The Yankees, then, would appear backed into a corner. They could attempt to restructure Cole’s deal, guaranteeing him more money but deferring part of it to reduce the short-term financial hit and lower the pitcher’s luxury-tax number. But agent Scott Boras, in explaining why Cole in 2019 chose the Yankees’ $324 million contract over a $300 million offer from the Dodgers that included deferrals, recently told The Athletic’s Andy McCullough, “In the free-agent market, the issue always is, when you’re offering money, it has to be real money, not deferral money.”

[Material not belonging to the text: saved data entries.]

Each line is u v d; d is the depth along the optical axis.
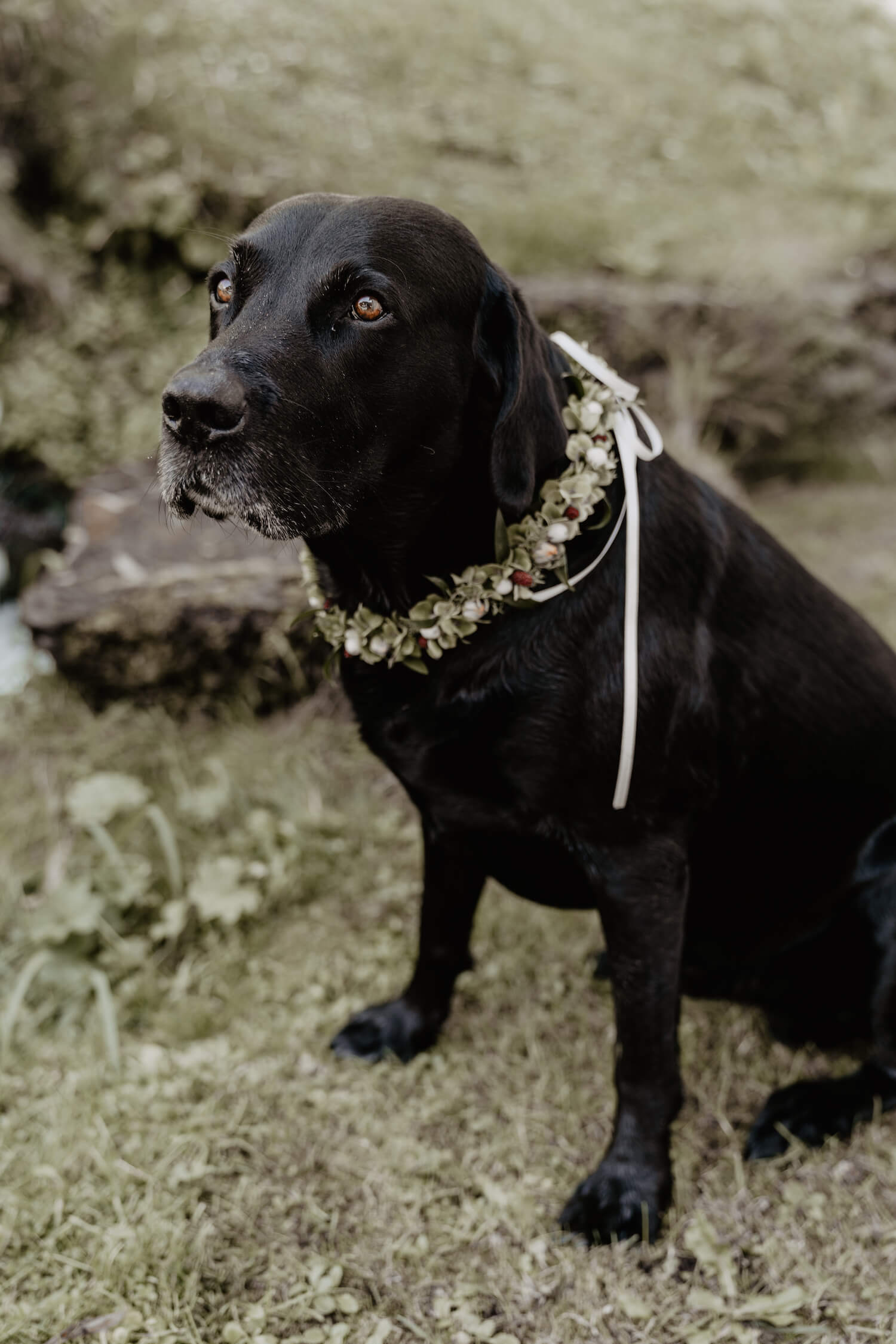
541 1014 2.58
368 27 6.80
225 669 3.58
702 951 2.35
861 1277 1.97
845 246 5.73
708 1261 1.99
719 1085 2.40
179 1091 2.37
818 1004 2.42
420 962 2.44
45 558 4.29
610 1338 1.90
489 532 1.85
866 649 2.24
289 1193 2.16
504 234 5.49
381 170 5.86
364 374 1.67
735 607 2.04
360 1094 2.38
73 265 5.58
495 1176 2.21
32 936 2.73
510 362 1.73
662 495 1.96
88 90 5.77
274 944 2.86
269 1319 1.92
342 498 1.73
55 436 5.29
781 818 2.15
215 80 6.04
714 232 5.79
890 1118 2.30
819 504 5.10
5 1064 2.49
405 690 1.90
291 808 3.20
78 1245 2.05
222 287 1.84
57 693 3.74
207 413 1.58
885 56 7.88
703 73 7.41
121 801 3.03
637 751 1.88
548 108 6.65
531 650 1.82
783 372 5.25
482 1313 1.95
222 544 3.76
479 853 2.10
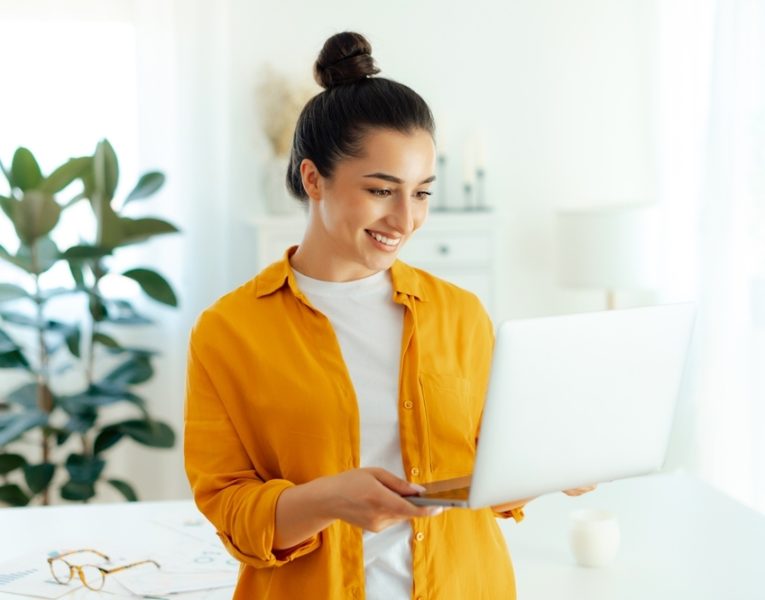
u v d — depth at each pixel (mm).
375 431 1387
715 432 3785
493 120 4500
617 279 3908
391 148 1316
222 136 4215
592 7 4516
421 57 4426
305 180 1420
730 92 3658
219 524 1359
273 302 1435
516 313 4602
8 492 3648
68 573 1856
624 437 1289
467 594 1402
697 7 4062
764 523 2023
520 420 1164
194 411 1425
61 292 3689
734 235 3697
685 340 1312
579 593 1698
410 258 4148
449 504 1160
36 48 4121
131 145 4203
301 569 1372
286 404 1365
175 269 4211
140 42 4113
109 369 4199
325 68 1404
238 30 4262
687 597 1669
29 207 3455
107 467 4242
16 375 4145
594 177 4582
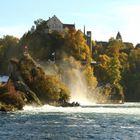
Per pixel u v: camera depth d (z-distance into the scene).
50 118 110.44
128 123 101.12
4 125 93.06
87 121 104.50
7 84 147.62
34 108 149.75
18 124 95.19
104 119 110.50
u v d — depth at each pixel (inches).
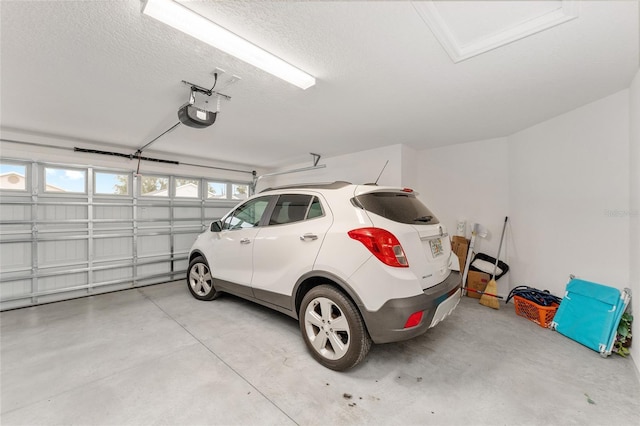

Cole technically is not yet a free agent, but he has taken the first step, daring the Yankees to ante up. By opting out, he knew he might sacrifice his remaining $144 million guarantee over four years. And if the Yankees refuse to tack on the extra year, some might interpret their decision as a vote of no-confidence in Cole’s ability to stay healthy, compromising his leverage in the open market.

It’s a dangerous game for Cole in other ways, too. At his introductory conference, he brought out the cardboard sign he made for the 2001 World Series, when he was 11: “Yankees fan today, tomorrow, forever.” He is popular with fans, a valued presence in the clubhouse, an important part of a team that just made it to the World Series. Does he really want to go somewhere else? It’s at least possible now.

Boras and Cole, though, likely would be undaunted if the Yankees pulled the plug. To come out ahead, they would need to beat a $144 million guarantee. No sure thing, considering the time Cole missed in 2024. But all it would take is one team willing to make that investment. And chances are, that club would be a big-market contender, too.

The Yankees, when they included the unusual opt-out language in Cole’s contract, knew they eventually would reach this juncture. To an extent, they’re damned if they keep him and damned if they don’t. It was the price of doing business with Cole in 2019. It’s the price of doing business with him now.